[Problem requirements] The pictures stay out. Please retype every line below exactly.

[Data for analysis]
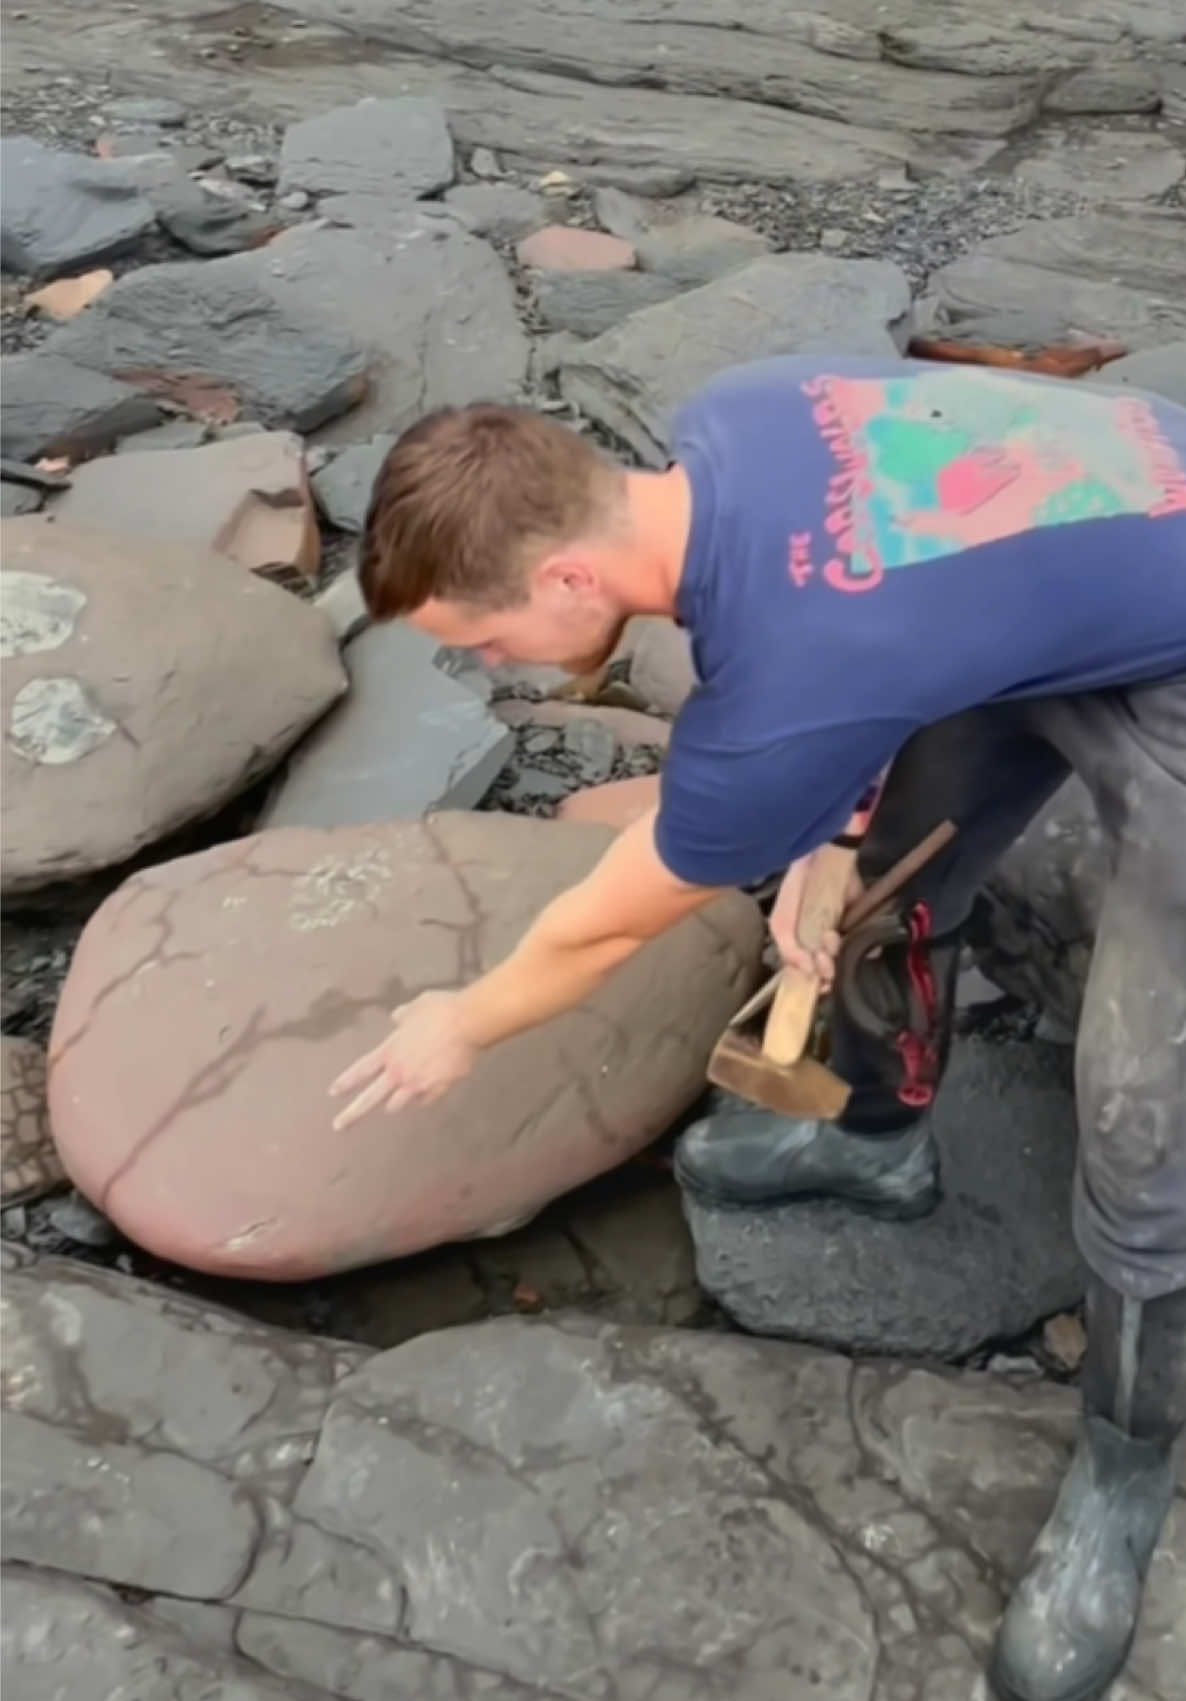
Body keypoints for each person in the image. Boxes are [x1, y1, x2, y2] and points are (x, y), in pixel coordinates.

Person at [329, 355, 1186, 1701]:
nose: (482, 664)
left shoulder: (789, 679)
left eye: (478, 641)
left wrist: (462, 1018)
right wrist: (829, 823)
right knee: (893, 873)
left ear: (564, 579)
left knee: (1144, 1132)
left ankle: (1123, 1483)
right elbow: (899, 563)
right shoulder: (731, 413)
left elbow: (605, 923)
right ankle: (882, 1141)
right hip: (1072, 571)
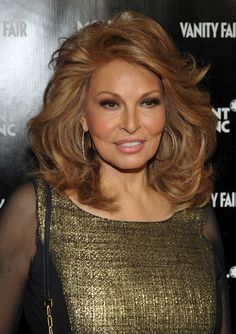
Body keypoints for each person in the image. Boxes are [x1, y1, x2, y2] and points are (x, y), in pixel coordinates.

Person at [0, 10, 231, 334]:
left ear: (167, 110)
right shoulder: (34, 212)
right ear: (82, 115)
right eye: (111, 104)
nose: (132, 124)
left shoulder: (195, 212)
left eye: (148, 102)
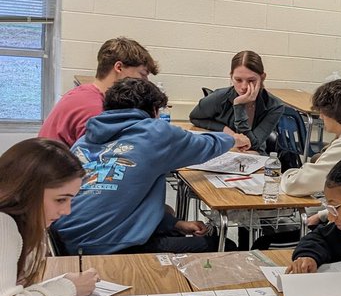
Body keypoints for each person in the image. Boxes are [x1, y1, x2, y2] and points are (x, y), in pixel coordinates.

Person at [55, 79, 232, 254]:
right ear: (154, 110)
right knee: (225, 246)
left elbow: (115, 199)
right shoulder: (155, 132)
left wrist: (174, 224)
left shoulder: (84, 139)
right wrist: (234, 138)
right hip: (106, 247)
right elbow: (207, 145)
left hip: (65, 241)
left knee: (169, 214)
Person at [0, 139, 98, 296]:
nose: (67, 211)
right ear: (25, 190)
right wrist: (69, 287)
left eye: (71, 200)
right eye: (60, 199)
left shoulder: (22, 222)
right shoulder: (3, 225)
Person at [40, 37, 159, 147]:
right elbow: (104, 161)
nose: (145, 82)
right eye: (142, 74)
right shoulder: (94, 110)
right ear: (119, 67)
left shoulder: (84, 92)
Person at [190, 51, 282, 153]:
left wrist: (239, 106)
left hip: (254, 156)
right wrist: (226, 131)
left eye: (251, 80)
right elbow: (194, 117)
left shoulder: (275, 106)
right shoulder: (220, 97)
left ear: (262, 77)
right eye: (238, 80)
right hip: (224, 151)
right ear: (231, 77)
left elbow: (251, 144)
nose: (244, 87)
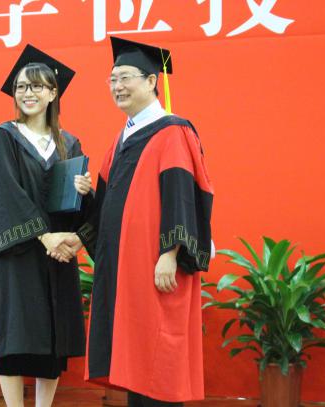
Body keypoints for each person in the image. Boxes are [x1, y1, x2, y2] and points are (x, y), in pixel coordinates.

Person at [73, 37, 215, 406]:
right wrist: (86, 195)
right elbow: (108, 206)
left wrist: (170, 252)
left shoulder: (172, 131)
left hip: (156, 265)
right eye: (112, 80)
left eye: (125, 77)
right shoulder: (123, 137)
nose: (117, 86)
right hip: (128, 268)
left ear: (152, 81)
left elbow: (181, 193)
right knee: (137, 357)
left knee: (158, 356)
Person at [0, 44, 92, 407]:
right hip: (20, 251)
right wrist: (44, 236)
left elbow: (73, 204)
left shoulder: (68, 143)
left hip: (57, 254)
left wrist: (83, 192)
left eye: (36, 86)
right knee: (16, 336)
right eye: (21, 87)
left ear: (52, 93)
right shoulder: (6, 136)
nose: (27, 93)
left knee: (51, 337)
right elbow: (6, 192)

[Expected output]
Body keypoints for each person in the image. Boxes are [x1, y1, x2, y2] and points are (x, y), in pixel coordinates.

Person at [329, 355, 1186, 1701]:
nose: (482, 664)
left shoulder: (789, 679)
left eye: (478, 641)
left wrist: (462, 1018)
right wrist: (829, 823)
right knee: (893, 873)
left ear: (564, 579)
left knee: (1144, 1132)
left ankle: (1123, 1483)
right elbow: (899, 563)
right shoulder: (731, 413)
left elbow: (605, 923)
right ankle: (882, 1141)
right hip: (1072, 571)
Body keypoints for each person in the image. Boxes are [x1, y1, x2, y2] and points are (x, y), in pixel coordinates.

Person at [0, 10, 231, 334]:
left ear: (167, 110)
right shoulder: (34, 212)
right ear: (82, 115)
right eye: (111, 104)
nose: (132, 124)
left shoulder: (195, 212)
left eye: (148, 102)
Body keypoints for each person in the image. Boxes are [x1, y1, x2, y2] and points are (x, y), in pixel coordinates.

Person at [55, 79, 232, 254]:
right ear: (154, 110)
right knee: (225, 246)
left elbow: (115, 199)
right shoulder: (155, 132)
left wrist: (174, 224)
left shoulder: (84, 139)
right wrist: (234, 138)
right hip: (106, 247)
right elbow: (207, 145)
left hip: (65, 241)
left knee: (169, 214)
Person at [0, 139, 98, 296]:
nose: (67, 211)
right ear: (25, 190)
right wrist: (69, 287)
left eye: (71, 200)
right eye: (60, 199)
left shoulder: (22, 222)
right shoulder: (3, 225)
Person at [40, 37, 159, 147]:
right elbow: (104, 161)
nose: (145, 82)
right eye: (142, 74)
right shoulder: (94, 110)
right ear: (119, 67)
left shoulder: (84, 92)
Person at [190, 51, 282, 153]:
left wrist: (239, 106)
left hip: (254, 156)
right wrist: (226, 131)
left eye: (251, 80)
right elbow: (194, 117)
left shoulder: (275, 106)
right shoulder: (220, 97)
left ear: (262, 77)
right eye: (238, 80)
right hip: (224, 151)
right ear: (231, 77)
left elbow: (251, 144)
nose: (244, 87)
Body keypoints for each person in the image. Boxes are [x1, y1, x2, y2] and points are (x, y), in pixel coordinates.

Person at [73, 37, 215, 406]:
right wrist: (86, 195)
right elbow: (108, 206)
left wrist: (170, 252)
left shoulder: (172, 131)
left hip: (156, 265)
right eye: (112, 80)
left eye: (125, 77)
right shoulder: (123, 137)
nose: (117, 86)
right hip: (128, 268)
left ear: (152, 81)
left elbow: (181, 193)
right knee: (137, 357)
left knee: (158, 356)
Person at [0, 44, 92, 407]:
right hip: (20, 251)
right wrist: (44, 236)
left elbow: (73, 204)
left shoulder: (68, 143)
left hip: (57, 254)
left wrist: (83, 192)
left eye: (36, 86)
right knee: (16, 336)
right eye: (21, 87)
left ear: (52, 93)
right shoulder: (6, 136)
nose: (27, 93)
left knee: (51, 337)
right elbow: (6, 192)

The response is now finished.